Morris was a colourful businessman, having established Suedecraft in Otley, Yorkshire, which became a fashionable brand in the swinging 60s, and built a chain of its retail outlets throughout Britain. He sold the business to a larger company in around 1970.
Born in Bradford in 1932, the only child of Max and Phyllis Morris, he was educated at Rugby School, and would sport his Rugby school tie on every important occasion. He even had a prayer shawl and kippah customised with the Rugby School colours. Morris chose to be conscripted into the British Army rather than accept a place at Oxford University to study Law. He joined the Royal Artillery, achieving the rank of Captain, and was stationed in Paderborn, Germany. There he also learned to ski, and this turned into an annual holiday passion which lasted until he was almost 80.
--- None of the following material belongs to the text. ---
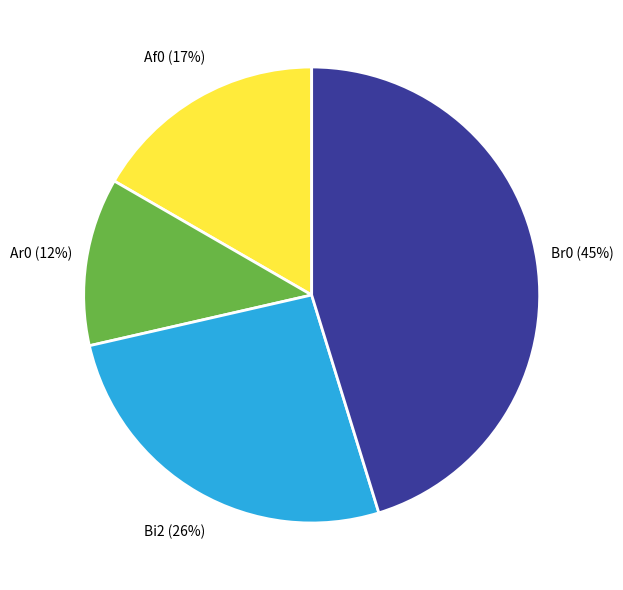

Do Ar0 and Bi2 together represent more than half of the pie?

No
Morris served in the Territorial Army where he made life-long friends from Yorkshire with whom he enjoyed family Boxing Day hikes in the Yorkshire Dales for nearly 60 years. He briefly worked at his father’s raincoat factory before establishing Suedecraft.
He devoted much of his time and creative energies to causes close to his heart. His first charity was for the Cancer Department of the Hebrew University in Jerusalem. The Committee — mainly from the surrounding district of Bradford — organised successful fundraising balls at the Midland Hotel with various themes each year, plus a cabaret.
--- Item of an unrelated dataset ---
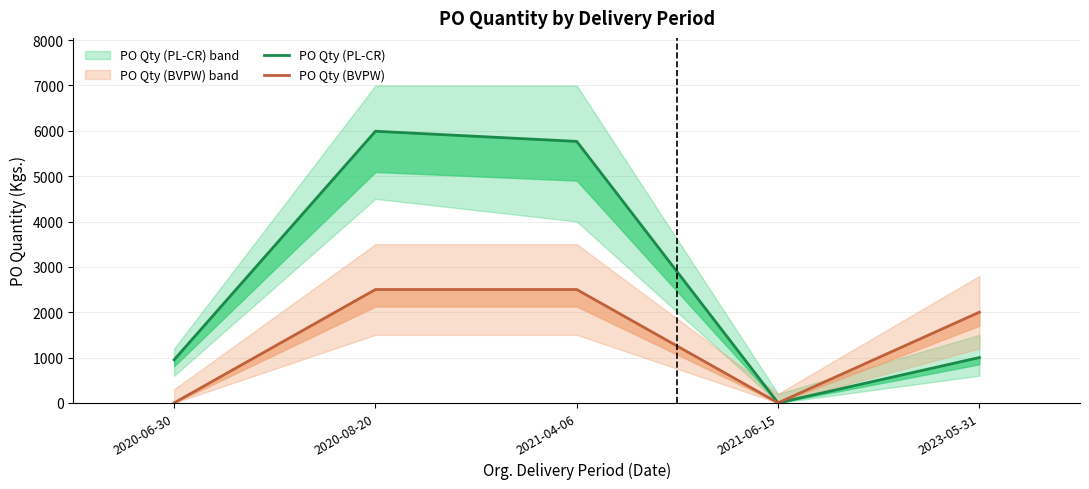

What is the difference between the second highest and minimum values in the PO Qty (PL-CR) series?

5767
He served Harrogate Hebrew Congregation for 50 years in various key roles. He also headed preparations for the 100th Anniversary of the Harrogate Jewish community in 2019, with Chief Rabbi Mirvis, the Lord Mayor of Harrogate, MPs and other dignitaries.
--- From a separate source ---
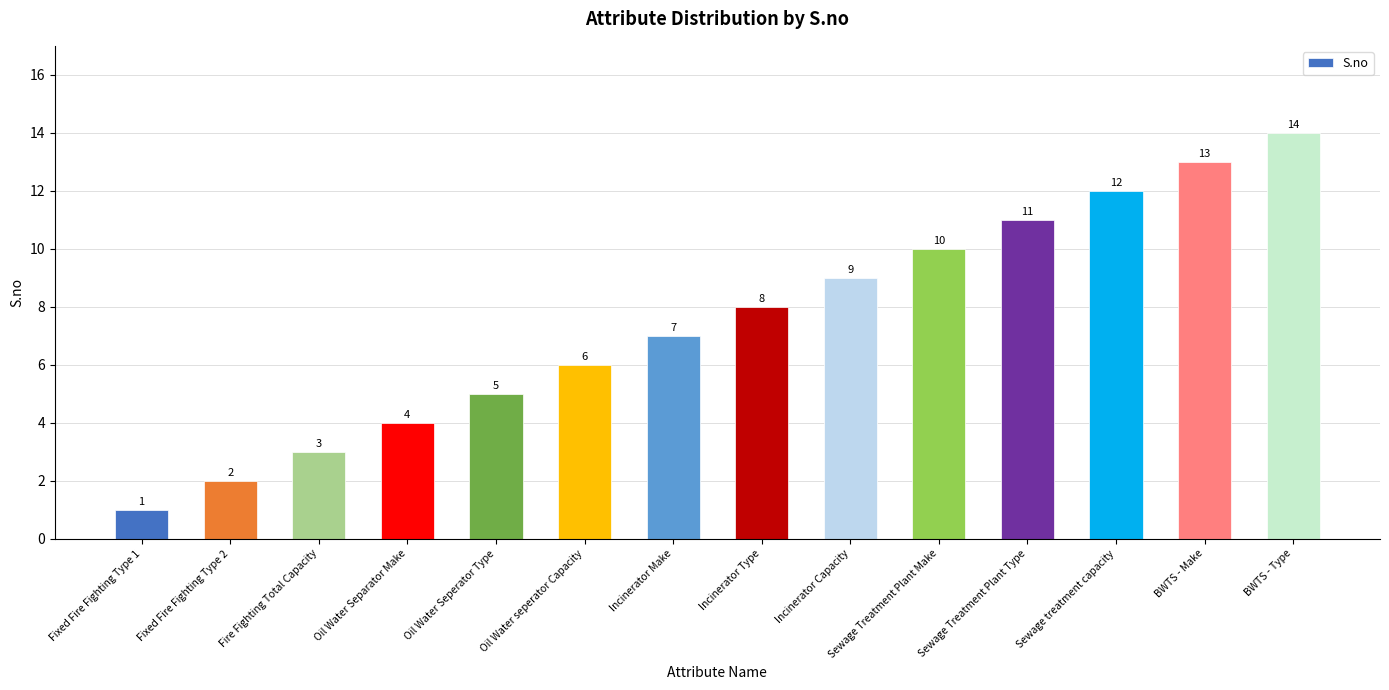

What is the label of the 5th bar from the left?

Oil Water Seperator Type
Morris promoted Holocaust Memorial Day in the Jewish and wider community. Apart from memorialising the six million victims, it sought to educate younger generations to value tolerance and understanding, and be aware of the diabolical consequences of bigotry.
He was a director of Harrogate NHS Trust from 1990-1995 and the Audrey & Stanley Burton Charitable Trust for several decades, supervising the funding and support of the arts in Yorkshire, including the Leeds Stanley & Audrey Burton Theatre and Gallery. A lover of the arts, he took pleasure in attending the annual Harrogate Festival.
He married Ann Rakusen, daughter of Lily and Manny Rakusen, Managing Director of the Rakusen Matzo business in Leeds on November 4, 1959. They had three children, Katie, Michael and David. Morris established Unimerge, which specialised in mergers and acquisitions, and Chartclose, a business development consultancy. He was involved in the building industry, computer software and other entrepreneurial ventures.
In the 1990s, he established with Mike Dawson Larchfield Manor Residential Home in Harrogate. In 2004 he was awarded an MBE in the Queen’s New Year’s Honours List, for a lifetime of service to the British Heart Foundation and for those with heart disease.
Morris had a sharp Yorkshire sense of humour, and enjoyed a variety of sports. He even invented his own sport. In the early 1970s on a beach in Spain, he spat out his cherry stone along the beach and challenged his friends and family to spit theirs further than his! On his return to Harrogate he invited friends to participate in the first ever World Cherry Stone Spitting Championship. In 1974 the winner, Malcolm Dunlop, was actually registered in the Guinness Book of Records, and Yorkshire TV covered the event.
He is survived by Ann, their children, 15 grandchildren, and 16 great grandchildren.